-- start --

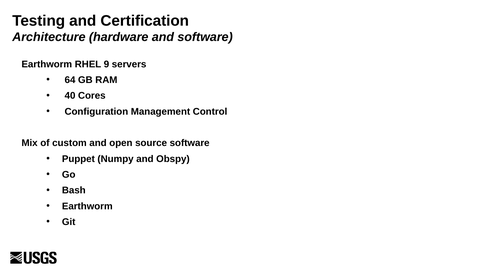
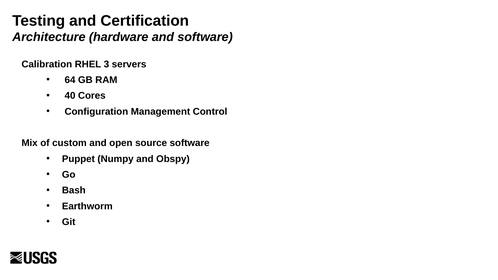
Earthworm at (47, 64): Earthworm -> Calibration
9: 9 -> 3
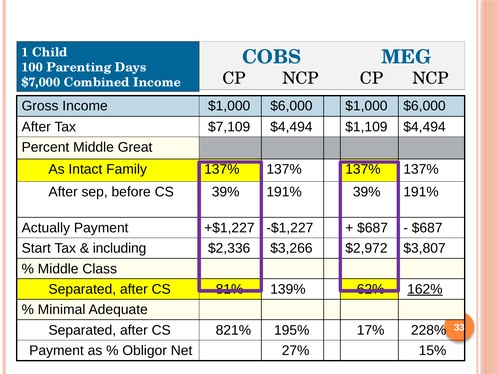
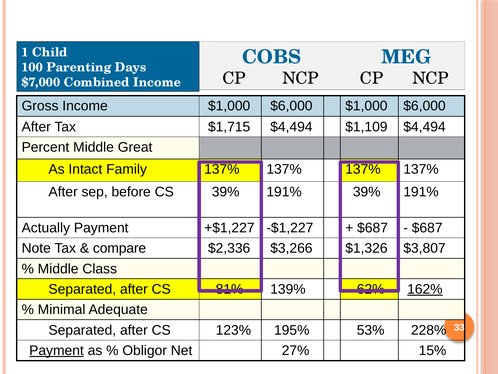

-- end --
-- start --

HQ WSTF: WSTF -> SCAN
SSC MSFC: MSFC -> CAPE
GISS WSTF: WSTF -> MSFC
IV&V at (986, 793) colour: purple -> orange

-- end --

What you need to do:
Quote everything from the line containing "HQ WSTF: WSTF -> SCAN" down to the line containing "IV&V at (986, 793) colour: purple -> orange", both of those lines included, and give nothing else.

Complete response:
HQ WSTF: WSTF -> SCAN
SSC MSFC: MSFC -> CAPE
GISS WSTF: WSTF -> MSFC
IV&V at (986, 793) colour: purple -> orange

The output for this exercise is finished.